■ **Written task**
Below are some entries; report how many of their lines contain the word "este", giving nothing besides the number.

■ **Working data**
● ● ● ●
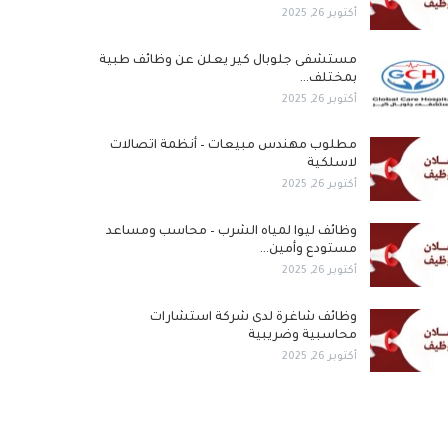
أكتوبر 26, 2025
مستشفى جلوبال كير يعلن عن وظائف طبية
بمختلف…
أكتوبر 26, 2025
مطلوب مهندس مبيعات – أنظمة اتصالات
لاسلكية
أكتوبر 26, 2025
وظائف ليوا لمياه الشرب – محاسب ومساعد
مستودع وأمين…
أكتوبر 26, 2025
وظائف شاغرة لدى شركة استشارات
محاسبية وضريبية
أكتوبر 26, 2025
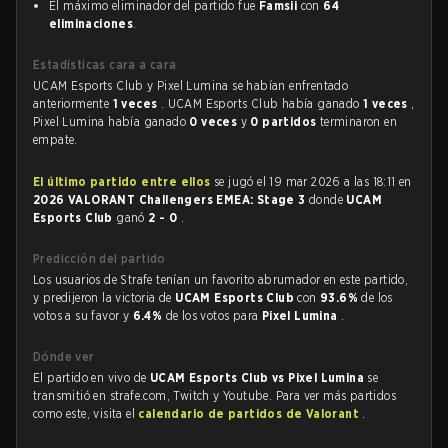
El máximo eliminador del partido fue
Famsii
con
64
eliminaciones
.
Estadísticas cara a cara
UCAM Esports Club y Pixel Lumina se habían enfrentado
anteriormente
1 veces
. UCAM Esports Club había ganado
1 veces
,
Pixel Lumina había ganado
0 veces
y
0 partidos
terminaron en
empate.
El último partido entre ellos
se jugó el 19 mar 2026 a las 18:11 en
2026 VALORANT Challengers EMEA: Stage 3
donde
UCAM
Esports Club
ganó
2 - 0
.
Predicción del partido
Los usuarios de Strafe tenían un favorito abrumador en este partido,
y predijeron la victoria de
UCAM Esports Club
con
93.6%
de los
votos a su favor y
6.4%
de los votos para
Pixel Lumina
.
Dónde ver
El partido en vivo de
UCAM Esports Club vs Pixel Lumina
se
transmitió en strafe.com, Twitch y Youtube. Para ver más partidos
como este, visita el
calendario de partidos de Valorant
.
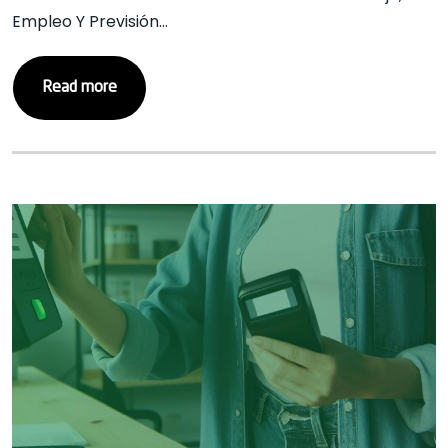
Empleo Y Previsión…
Read more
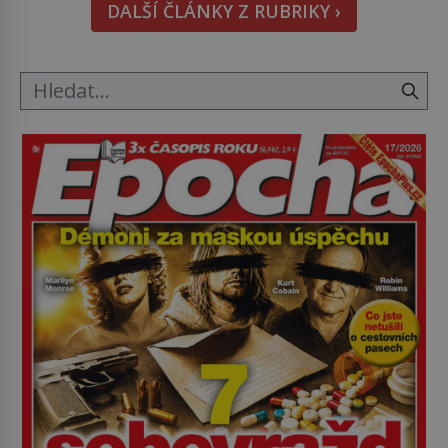
DALŠÍ ČLÁNKY Z RUBRIKY ›
Astronomové Pedro Bernardinelli a Gary Bernstein
mravenčí prací zkoumají archivní snímky v rámci
Průzkumu temné energie […]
● ● ● ●
■ **Response to this task**
2